Senator Sheldon Whitehouse, a top Democrat on the judiciary panel, in a statement to the Guardian said: “Either Jeffrey Clark was an enterprising sycophant looking to score points with a transactional president, or he was a cog in a much larger election-theft scheme.

“Clark’s testimony under oath will be very important to arrive at the full truth, which is why it’s very hard to imagine he avoids testifying – either before Congress or a grand jury.”

Before the release of the Senate report, ABC News unearthed emails revealing that Clark tried to get Rosen and his deputy to approve a letter he drafted on 28 December that would have pressed Georgia’s governor Brian Kemp to “convene a special session” of the state legislature to examine unfounded allegations of voting fraud before 6 January, when Congress met to certify the results.

The Senate GOP’s minority in a separate report offered a tepid defense for Trump and Clark’s actions, stating that Trump “listened to all data points” at the White House meeting where several resignations were threatened, and “rejected” the path Clark promoted with Trump’s apparent blessings. Grassley also faulted the Democrats for issuing their report before hearing from Clark and receiving more documents.

Still, two days before the majority report, about three dozen prominent lawyers and former DoJ officials signed an ethics complaint orchestrated by Lawyers Defending American Democracy which also asked the DC disciplinary counsel to investigate Clark’s conduct with an eye to sanctions.

The lawyers wrote that Clark “made false statements about the integrity of the election in a concerted effort to disseminate an official statement of the United States Department of Justice that the election results in multiple states were unreliable”.

Trump nominated Clark in mid-2017 to serve as assistant attorney general of the DoJ’s Environment and Natural Resources Division, but he was only narrowly confirmed in October 2018.

During his tenure running the division, Clark reportedly often was at odds with veteran lawyers there, because of his narrow reading of the Clean Air and Clean Water acts.
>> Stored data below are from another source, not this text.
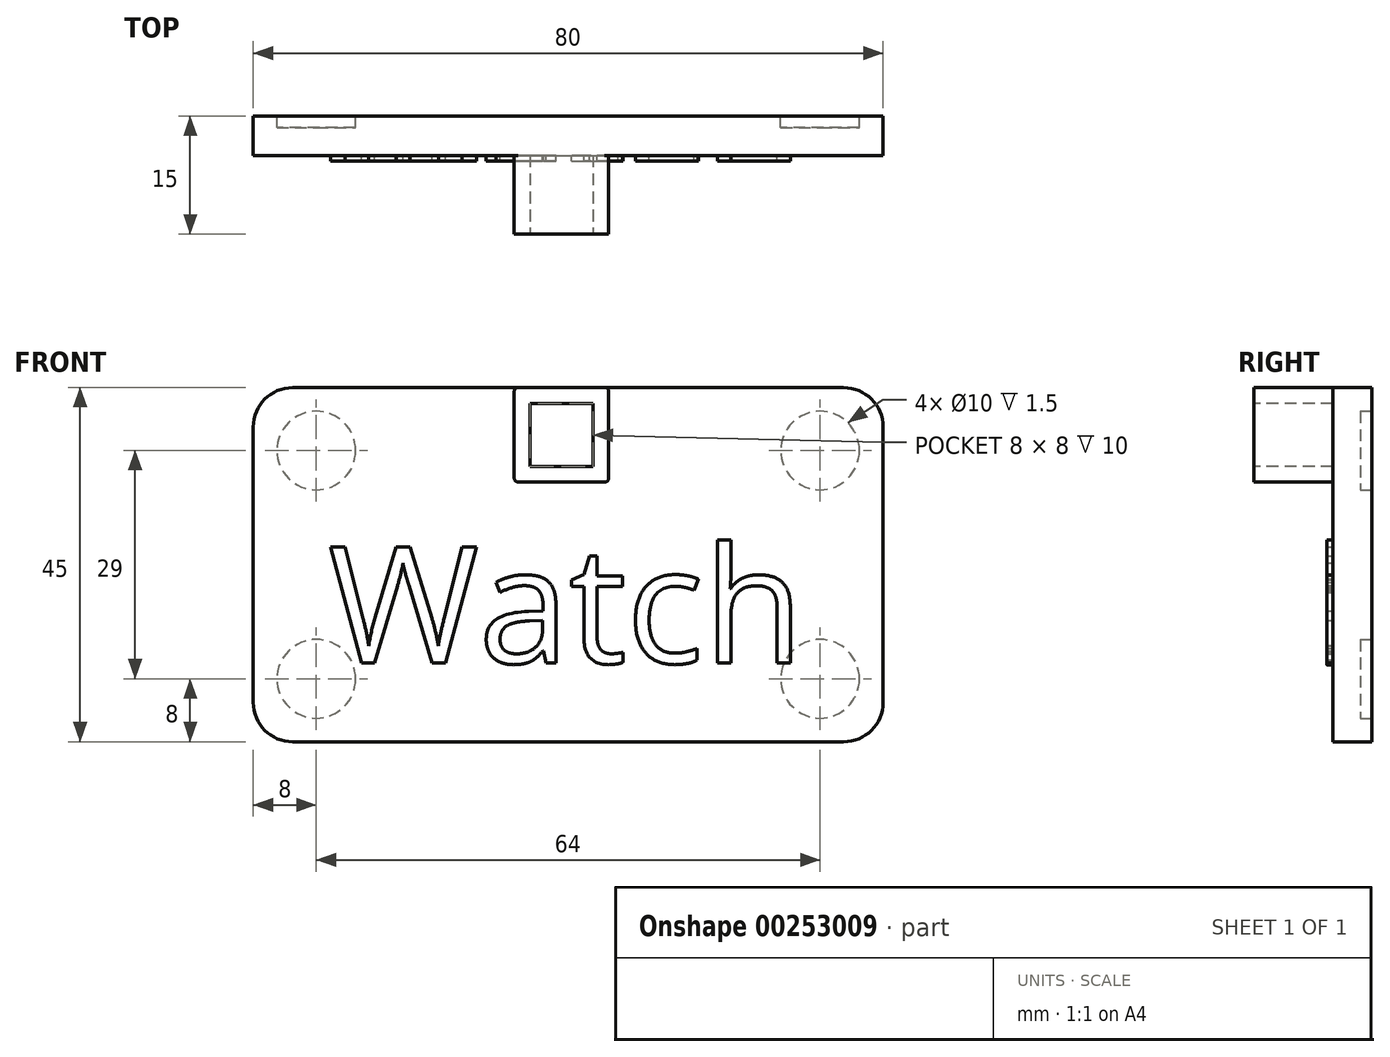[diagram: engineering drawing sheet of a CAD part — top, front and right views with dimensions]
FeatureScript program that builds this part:
annotation { "Feature Type Name" : "Feature", "Feature Type Description" : "" }
export const myFeature = defineFeature(function(context is Context, id is Id, definition is map)
    precondition{}
    {
        {
            var Q0;
            Q0=qCreatedBy(makeId("Front.planeOp"),FACE);
            var sketch = newSketch(context, id + "F0", { "sketchPlane" : qUnion([Q0])});
            skLineSegment(sketch, "E0.bottom", {"start": v(-40, 22.5) * mm, "end": v(40, 22.5) * mm});
            skLineSegment(sketch, "E0.top", {"start": v(-40, -22.5) * mm, "end": v(40, -22.5) * mm});
            skLineSegment(sketch, "E0.left", {"start": v(-40, 22.5) * mm, "end": v(-40, -22.5) * mm});
            skLineSegment(sketch, "E0.right", {"start": v(40, 22.5) * mm, "end": v(40, -22.5) * mm});
            skPoint(sketch, "E0.middle", {"position": v(0, 0) * mm});
            skSolve(sketch);
        }
        {
            var Q0;
            Q0 = qSketchRegion(id + "F0", true);
            extrude(context, id + "F1", {"entities" : qUnion([Q0]), "depth" : 5 * mm});
        }
        {
            var Q0;
            Q0=makeQuery(id+"F1.opExtrude","SWEPT_EDGE",EDGE,{"disambiguationData":[OSD([sQuery(id+"F0.wireOp",EDGE,"E0.bottom"),sQuery(id+"F0.wireOp",EDGE,"E0.right")])]});
            var Q1;
            Q1=makeQuery(id+"F1.opExtrude","SWEPT_EDGE",EDGE,{"disambiguationData":[OSD([sQuery(id+"F0.wireOp",EDGE,"E0.top"),sQuery(id+"F0.wireOp",EDGE,"E0.right")])]});
            var Q2;
            Q2=makeQuery(id+"F1.opExtrude","SWEPT_EDGE",EDGE,{"disambiguationData":[OSD([sQuery(id+"F0.wireOp",EDGE,"E0.top"),sQuery(id+"F0.wireOp",EDGE,"E0.left")])]});
            var Q3;
            Q3=makeQuery(id+"F1.opExtrude","SWEPT_EDGE",EDGE,{"disambiguationData":[OSD([sQuery(id+"F0.wireOp",EDGE,"E0.bottom"),sQuery(id+"F0.wireOp",EDGE,"E0.left")])]});
            fillet(context, id + "F2", {"entities" : qUnion([Q0, Q1, Q2, Q3]), "radius" : 5 * mm, "tangentPropagation" : true, "allowEdgeOverflow" : false});
        }
        {
            var Q0;
            Q0=makeQuery(id+"F1.opExtrude","CAP_FACE",FACE,{"disambiguationData":[OSD([sQuery(id+"F0.wireOp",EDGE,"E0.bottom"),sQuery(id+"F0.wireOp",EDGE,"E0.top"),sQuery(id+"F0.wireOp",EDGE,"E0.left"),sQuery(id+"F0.wireOp",EDGE,"E0.right")])],"isStart":false});
            var sketch = newSketch(context, id + "F3", { "sketchPlane" : qUnion([Q0])});
            skLineSegment(sketch, "E1.bottom", {"start": v(-6.85, 22.5) * mm, "end": v(5.15, 22.5) * mm});
            skLineSegment(sketch, "E1.top", {"start": v(-6.85, 10.5) * mm, "end": v(5.15, 10.5) * mm});
            skLineSegment(sketch, "E1.left", {"start": v(-6.85, 22.5) * mm, "end": v(-6.85, 10.5) * mm});
            skLineSegment(sketch, "E1.right", {"start": v(5.15, 22.5) * mm, "end": v(5.15, 10.5) * mm});
            skSolve(sketch);
        }
        {
            var Q0;
            Q0 = qSketchRegion(id + "F3", true);
            extrude(context, id + "F4", {"entities" : qUnion([Q0]), "operationType" : NewBodyOperationType.ADD, "depth" : 10 * mm});
        }
        {
            var Q0;
            Q0=makeQuery(id+"F4.opExtrude","CAP_FACE",FACE,{"disambiguationData":[OSD([sQuery(id+"F3.wireOp",EDGE,"E1.bottom"),sQuery(id+"F3.wireOp",EDGE,"E1.top"),sQuery(id+"F3.wireOp",EDGE,"E1.left"),sQuery(id+"F3.wireOp",EDGE,"E1.right")])],"isStart":false});
            var sketch = newSketch(context, id + "F5", { "sketchPlane" : qUnion([Q0])});
            skLineSegment(sketch, "E2.bottom", {"start": v(-4.85, 20.5) * mm, "end": v(3.15, 20.5) * mm});
            skLineSegment(sketch, "E2.top", {"start": v(-4.85, 12.5) * mm, "end": v(3.15, 12.5) * mm});
            skLineSegment(sketch, "E2.left", {"start": v(-4.85, 20.5) * mm, "end": v(-4.85, 12.5) * mm});
            skLineSegment(sketch, "E2.right", {"start": v(3.15, 20.5) * mm, "end": v(3.15, 12.5) * mm});
            skSolve(sketch);
        }
        {
            var Q0;
            Q0 = qSketchRegion(id + "F5", true);
            extrude(context, id + "F6", {"entities" : qUnion([Q0]), "operationType" : NewBodyOperationType.REMOVE, "oppositeDirection" : true, "depth" : 10 * mm});
        }
        {
            var Q0;
            Q0=makeQuery(id+"F4.opExtrude","SWEPT_EDGE",EDGE,{"disambiguationData":[OSD([sQuery(id+"F3.wireOp",EDGE,"E1.top"),sQuery(id+"F3.wireOp",EDGE,"E1.right")])]});
            var Q1;
            Q1=makeQuery(id+"F4.opExtrude","SWEPT_EDGE",EDGE,{"disambiguationData":[OSD([sQuery(id+"F3.wireOp",EDGE,"E1.top"),sQuery(id+"F3.wireOp",EDGE,"E1.left")])]});
            var Q2;
            Q2=makeQuery(id+"F4.opExtrude","SWEPT_EDGE",EDGE,{"disambiguationData":[OSD([sQuery(id+"F0.wireOp",EDGE,"E0.bottom"),sQuery(id+"F3.wireOp",EDGE,"E1.bottom"),sQuery(id+"F3.wireOp",EDGE,"E1.left")])]});
            var Q3;
            Q3=makeQuery(id+"F4.opExtrude","SWEPT_EDGE",EDGE,{"disambiguationData":[OSD([sQuery(id+"F0.wireOp",EDGE,"E0.bottom"),sQuery(id+"F3.wireOp",EDGE,"E1.bottom"),sQuery(id+"F3.wireOp",EDGE,"E1.right")])]});
            fillet(context, id + "F7", {"entities" : qUnion([Q0, Q1, Q2, Q3]), "radius" : 0.5 * mm, "tangentPropagation" : true, "allowEdgeOverflow" : false});
        }
        {
            var Q0;
            Q0=makeQuery(id+"F1.opExtrude","CAP_FACE",FACE,{"disambiguationData":[OSD([sQuery(id+"F0.wireOp",EDGE,"E0.bottom"),sQuery(id+"F0.wireOp",EDGE,"E0.top"),sQuery(id+"F0.wireOp",EDGE,"E0.left"),sQuery(id+"F0.wireOp",EDGE,"E0.right")])],"isStart":false});
            var sketch = newSketch(context, id + "F8", { "sketchPlane" : qUnion([Q0])});
            skText(sketch, "E3", { "text": "Watch", "fontName": "OpenSans-Regular.ttf"});
            const initialGuessF8  = {"E3": [-0.03045, -0.0125, 1, 0, 0.01485]};
            skSetInitialGuess(sketch, initialGuessF8);
            skSolve(sketch);
        }
        {
            var Q0;
            Q0 = qSketchRegion(id + "F8", true);
            extrude(context, id + "F9", {"entities" : qUnion([Q0]), "operationType" : NewBodyOperationType.ADD, "depth" : 0.75 * mm});
        }
        {
            var Q0;
            Q0=makeQuery(id+"F1.opExtrude","CAP_FACE",FACE,{"disambiguationData":[OSD([sQuery(id+"F0.wireOp",EDGE,"E0.bottom"),sQuery(id+"F0.wireOp",EDGE,"E0.top"),sQuery(id+"F0.wireOp",EDGE,"E0.left"),sQuery(id+"F0.wireOp",EDGE,"E0.right")])],"isStart":true});
            var sketch = newSketch(context, id + "F10", { "sketchPlane" : qUnion([Q0])});
            skCircle(sketch, "E4", {"center": v(-32, 14.5) * mm, "radius": 5 * mm});
            skCircle(sketch, "E5", {"center": v(32, 14.5) * mm, "radius": 5 * mm});
            skCircle(sketch, "E6", {"center": v(32, -14.5) * mm, "radius": 5 * mm});
            skCircle(sketch, "E7", {"center": v(-32, -14.5) * mm, "radius": 5 * mm});
            skSolve(sketch);
        }
        {
            var Q0;
            Q0 = qSketchRegion(id + "F10", true);
            extrude(context, id + "F11", {"entities" : qUnion([Q0]), "operationType" : NewBodyOperationType.REMOVE, "oppositeDirection" : true, "depth" : 1.5 * mm});
        }
    });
By late 2020, Clark had become acting chief of the civil division at the DoJ.

Previously, Clark had been a partner at the powerhouse law firm Kirkland & Ellis, where he defended BP in Deepwater Horizon oil spill litigation and represented the US Chamber of Commerce in litigation that challenged the federal government’s power to regulate carbon emissions.

Barr and Rosen were also top partners at the firm before their stints leading the Department of Justice.

Clark’s distaste for strong environmental rules during his tenure at the department was presaged by some of his earlier comments about climate change in which he derided the need for more regulations to address it.

Clark, a member of the conservative Federalist Society, gave a talk at its 2010 convention, where he bitterly denounced the Obama administration’s policies to curb greenhouse gas emissions as “reminiscent of kind of a Leninistic program from the 1920s to seize control of the commanding heights of the economy.”

Given Clark’s anti-regulatory background in the private sector and his stint at the DoJ, it’s perhaps not surprising that he landed a top post working for the New Civil Liberties Alliance, a conservative law firm funded by the Charles G Koch Foundation.

Clark was tapped in July to be the alliance’s chief of litigation and director of strategy. Two calls to the alliance’s press office to reach Clark and seeking comment about his status there in the wake of the Senate report did not get responses. But on Wednesday Clark’s name had disappeared from its website’s roster of staff.